WORK ORDER A: Copy the part of the wifi scanning guide from "This guide assumes" up to and including "vendors and chipsets.", keeping every character the same.
WORK ORDER B: In the wifi scanning guide, list every network interface name that appears as an actual name rather than a placeholder.
WORK ORDER C: Write the next part of the guide on scanning for wifi networks from the command line, picking up after its last line.
======== SELECTED EXCERPT
Scan for wifi Network

Introduction

Scan for and Connect to a Wireless Network from the Command Line

There are a multitude of fine, graphical wireless network configuration programs available to the Ubuntu community. However, there may come a day when you need to acquire a wireless connection from an unknown network on a strange network card from the recovery console. Or perhaps you just want to know how to connect to your home network from the command line. Either way, this HOWTO is for you.

This guide assumes that the drivers for your network card are properly set up. Otherwise, it would be too complicated to cover all vendors and chipsets.

Find Network Interface Card

Figure out the name of the interface for your wireless card

The interface name of cards for different vendors may be different, which is why this step is needed:

ls /sys/class/net

This will list the interface names for all NICs on your computer. It will probably include eth0 (hardwired NIC), lo (loopback interface for the localhost), and something for your wireless card (like wifi0, or wlan0).

For these steps let's call whatever name you find for your wireless NIC [wifi interface].

If you have multiple wireless cards, all of them will be listed. To be sure that the interface that you select is a wireless interface, you can check that its directory contains a "wireless" folder:

cd /sys/class/net/[wifi interface]/wireless/

Release network connections

Just to be sure it's not being used, bring your interface down, release your DHCP connection and then put it back up:

sudo ip link set dev [wifi interface] down
sudo dhclient -r [wifi interface]
sudo ip link set dev [wifi interface] up

Many of these commands require superuser priviledges (i.e. root access), so the sudo command precedes them. Of course, you could always use "sudo -s" or some other method to login to a shell as the root account, but why complicate matters?

Scan

Scan for open networks

sudo iwlist [wifi interface] scan

Note: In tests this command only worked with Atheros cards.

This should return results that look something like this:

wlan0 Scan completed :
Cell 01 - Address: 00:04:E2:D0:D1:96
ESSID:"SMC"
================
======== GIVEN RECORDS
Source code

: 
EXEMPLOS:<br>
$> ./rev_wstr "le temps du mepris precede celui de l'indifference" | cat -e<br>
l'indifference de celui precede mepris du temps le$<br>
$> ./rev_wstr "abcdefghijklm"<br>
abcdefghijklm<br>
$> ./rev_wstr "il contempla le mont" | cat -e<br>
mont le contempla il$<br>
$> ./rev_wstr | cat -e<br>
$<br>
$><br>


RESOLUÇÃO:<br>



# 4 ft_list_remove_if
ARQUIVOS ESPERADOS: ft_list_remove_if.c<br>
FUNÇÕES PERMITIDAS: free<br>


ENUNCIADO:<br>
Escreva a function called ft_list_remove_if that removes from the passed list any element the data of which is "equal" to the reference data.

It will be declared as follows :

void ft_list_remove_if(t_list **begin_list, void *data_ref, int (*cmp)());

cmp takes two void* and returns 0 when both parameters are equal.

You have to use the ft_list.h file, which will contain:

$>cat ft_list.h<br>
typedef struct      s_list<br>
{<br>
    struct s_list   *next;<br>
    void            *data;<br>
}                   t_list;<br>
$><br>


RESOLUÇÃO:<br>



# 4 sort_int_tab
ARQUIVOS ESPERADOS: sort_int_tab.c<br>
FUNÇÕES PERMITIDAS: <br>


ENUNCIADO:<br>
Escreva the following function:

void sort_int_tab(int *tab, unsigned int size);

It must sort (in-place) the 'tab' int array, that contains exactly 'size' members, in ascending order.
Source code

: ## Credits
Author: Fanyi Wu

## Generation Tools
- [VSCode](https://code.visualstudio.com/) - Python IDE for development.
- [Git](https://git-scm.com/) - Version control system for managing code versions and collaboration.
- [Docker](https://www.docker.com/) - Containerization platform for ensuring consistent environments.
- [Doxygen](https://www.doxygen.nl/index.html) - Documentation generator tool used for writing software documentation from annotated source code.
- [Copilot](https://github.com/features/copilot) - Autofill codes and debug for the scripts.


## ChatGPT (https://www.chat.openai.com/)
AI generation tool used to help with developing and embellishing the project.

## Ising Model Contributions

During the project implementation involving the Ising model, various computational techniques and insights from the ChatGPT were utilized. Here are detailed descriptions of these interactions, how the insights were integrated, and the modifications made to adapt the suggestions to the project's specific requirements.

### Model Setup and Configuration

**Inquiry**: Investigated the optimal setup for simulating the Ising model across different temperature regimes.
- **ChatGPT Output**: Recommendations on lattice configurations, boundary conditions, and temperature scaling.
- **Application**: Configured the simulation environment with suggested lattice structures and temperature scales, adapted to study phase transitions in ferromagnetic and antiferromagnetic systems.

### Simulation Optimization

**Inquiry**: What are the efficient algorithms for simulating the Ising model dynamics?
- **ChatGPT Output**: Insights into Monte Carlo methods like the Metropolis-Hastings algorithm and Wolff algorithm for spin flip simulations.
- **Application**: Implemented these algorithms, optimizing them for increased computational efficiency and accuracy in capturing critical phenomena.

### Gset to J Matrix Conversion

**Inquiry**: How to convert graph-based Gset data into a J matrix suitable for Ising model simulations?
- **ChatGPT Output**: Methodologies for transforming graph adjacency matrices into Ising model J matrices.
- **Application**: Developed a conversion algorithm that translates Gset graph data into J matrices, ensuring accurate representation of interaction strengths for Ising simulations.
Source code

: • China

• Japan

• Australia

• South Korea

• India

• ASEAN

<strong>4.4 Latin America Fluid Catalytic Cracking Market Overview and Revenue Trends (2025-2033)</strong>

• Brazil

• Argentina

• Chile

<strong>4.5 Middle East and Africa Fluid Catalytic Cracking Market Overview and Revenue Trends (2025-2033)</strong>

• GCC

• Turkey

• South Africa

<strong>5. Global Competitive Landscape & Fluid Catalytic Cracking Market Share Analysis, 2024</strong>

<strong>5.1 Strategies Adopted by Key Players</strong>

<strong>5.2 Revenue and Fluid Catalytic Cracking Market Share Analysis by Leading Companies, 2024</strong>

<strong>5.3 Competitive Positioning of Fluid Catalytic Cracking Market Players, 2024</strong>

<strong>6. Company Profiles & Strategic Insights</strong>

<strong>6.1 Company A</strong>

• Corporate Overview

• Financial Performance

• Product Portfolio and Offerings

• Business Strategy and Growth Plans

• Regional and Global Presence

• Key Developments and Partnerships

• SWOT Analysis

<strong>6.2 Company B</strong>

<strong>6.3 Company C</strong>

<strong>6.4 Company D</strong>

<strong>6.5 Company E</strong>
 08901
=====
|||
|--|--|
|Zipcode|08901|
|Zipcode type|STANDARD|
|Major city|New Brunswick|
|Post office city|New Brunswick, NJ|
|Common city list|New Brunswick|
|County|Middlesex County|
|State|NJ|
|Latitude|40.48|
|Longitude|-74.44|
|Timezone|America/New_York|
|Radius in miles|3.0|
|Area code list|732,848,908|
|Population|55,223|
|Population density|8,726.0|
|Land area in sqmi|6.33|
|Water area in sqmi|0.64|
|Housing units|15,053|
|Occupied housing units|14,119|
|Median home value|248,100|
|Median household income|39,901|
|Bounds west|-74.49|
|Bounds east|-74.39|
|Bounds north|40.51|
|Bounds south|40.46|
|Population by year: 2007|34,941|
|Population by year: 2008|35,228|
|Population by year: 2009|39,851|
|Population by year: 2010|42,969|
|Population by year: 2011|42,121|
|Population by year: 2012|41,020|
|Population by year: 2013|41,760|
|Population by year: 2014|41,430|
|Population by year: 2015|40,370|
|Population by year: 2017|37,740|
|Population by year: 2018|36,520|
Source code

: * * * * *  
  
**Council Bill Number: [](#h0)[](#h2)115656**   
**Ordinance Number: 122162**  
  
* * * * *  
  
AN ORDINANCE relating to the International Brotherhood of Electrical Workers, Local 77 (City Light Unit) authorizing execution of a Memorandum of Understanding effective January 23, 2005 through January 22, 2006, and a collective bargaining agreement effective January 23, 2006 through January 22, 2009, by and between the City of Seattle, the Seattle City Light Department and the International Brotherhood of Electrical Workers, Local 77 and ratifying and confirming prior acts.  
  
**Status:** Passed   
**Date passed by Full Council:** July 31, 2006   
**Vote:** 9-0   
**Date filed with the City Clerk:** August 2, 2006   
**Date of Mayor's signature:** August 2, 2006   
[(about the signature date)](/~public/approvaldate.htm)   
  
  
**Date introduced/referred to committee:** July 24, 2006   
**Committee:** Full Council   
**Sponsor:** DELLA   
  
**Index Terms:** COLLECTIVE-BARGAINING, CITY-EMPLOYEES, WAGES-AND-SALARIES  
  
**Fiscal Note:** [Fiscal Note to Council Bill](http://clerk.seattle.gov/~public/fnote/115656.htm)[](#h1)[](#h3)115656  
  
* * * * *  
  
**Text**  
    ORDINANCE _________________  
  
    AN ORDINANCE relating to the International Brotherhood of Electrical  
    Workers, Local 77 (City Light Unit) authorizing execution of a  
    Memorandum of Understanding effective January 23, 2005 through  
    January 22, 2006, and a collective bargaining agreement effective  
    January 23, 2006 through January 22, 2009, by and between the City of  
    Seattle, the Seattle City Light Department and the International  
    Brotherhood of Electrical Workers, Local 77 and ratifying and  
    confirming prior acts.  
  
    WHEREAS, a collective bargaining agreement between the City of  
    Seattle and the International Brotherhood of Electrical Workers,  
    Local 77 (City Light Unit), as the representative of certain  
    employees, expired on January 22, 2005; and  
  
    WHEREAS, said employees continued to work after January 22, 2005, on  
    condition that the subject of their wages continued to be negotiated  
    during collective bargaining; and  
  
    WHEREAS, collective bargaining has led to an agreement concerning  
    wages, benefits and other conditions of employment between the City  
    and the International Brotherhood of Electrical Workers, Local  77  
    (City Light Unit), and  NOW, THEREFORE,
================
EXPECTED ANSWER A:
This guide assumes that the drivers for your network card are properly set up. Otherwise, it would be too complicated to cover all vendors and chipsets.

EXPECTED ANSWER B: eth0, lo, wifi0, wlan0

EXPECTED ANSWER C:
Mode:Master
Channel:6
Frequency:2.437 GHz
Quality=78/100 Signal level=-56 dBm Noise level=-127 dBm
Encryption key:off
Bit Rates:1 Mb/s; 2 Mb/s; 5.5 Mb/s; 11 Mb/s; 6 Mb/s
9 Mb/s; 12 Mb/s; 18 Mb/s; 24 Mb/s; 36 Mb/s
48 Mb/s; 54 Mb/s
Extra:tsf=00000039cdb32ac3

The ESSID, Frequency and Address are the most important labels here (quality may also factor into your decision, too... higher is better).

Setup Network Interface Card

Set the wireless NIC so that it will connect to the found wireless network:

sudo iwconfig [wifi interface] ap [whatever you found for the MAC address]
sudo iwconfig [wifi interface] essid [whatever you found for essid]
sudo iwconfig [wifi interface] freq [whatever you found for frequency]G

Note the "G" after the frequency, to denote "GHz".

Acuire Network Address

Acquire a DHCP address from your wireless router:

sudo dhclient [wifi interface]

Okay... assuming that your DHCP address was acquired properly, you should have a internet connection all set up. Now, this is probably too complicated of a process to do by hand, but there are a number of ways to automate it. That's outside the scope of this tutorial!

Compatable Chipsets

It has become apparent that not all wireless interface cards work with the scan command. Can you add your results to the table below.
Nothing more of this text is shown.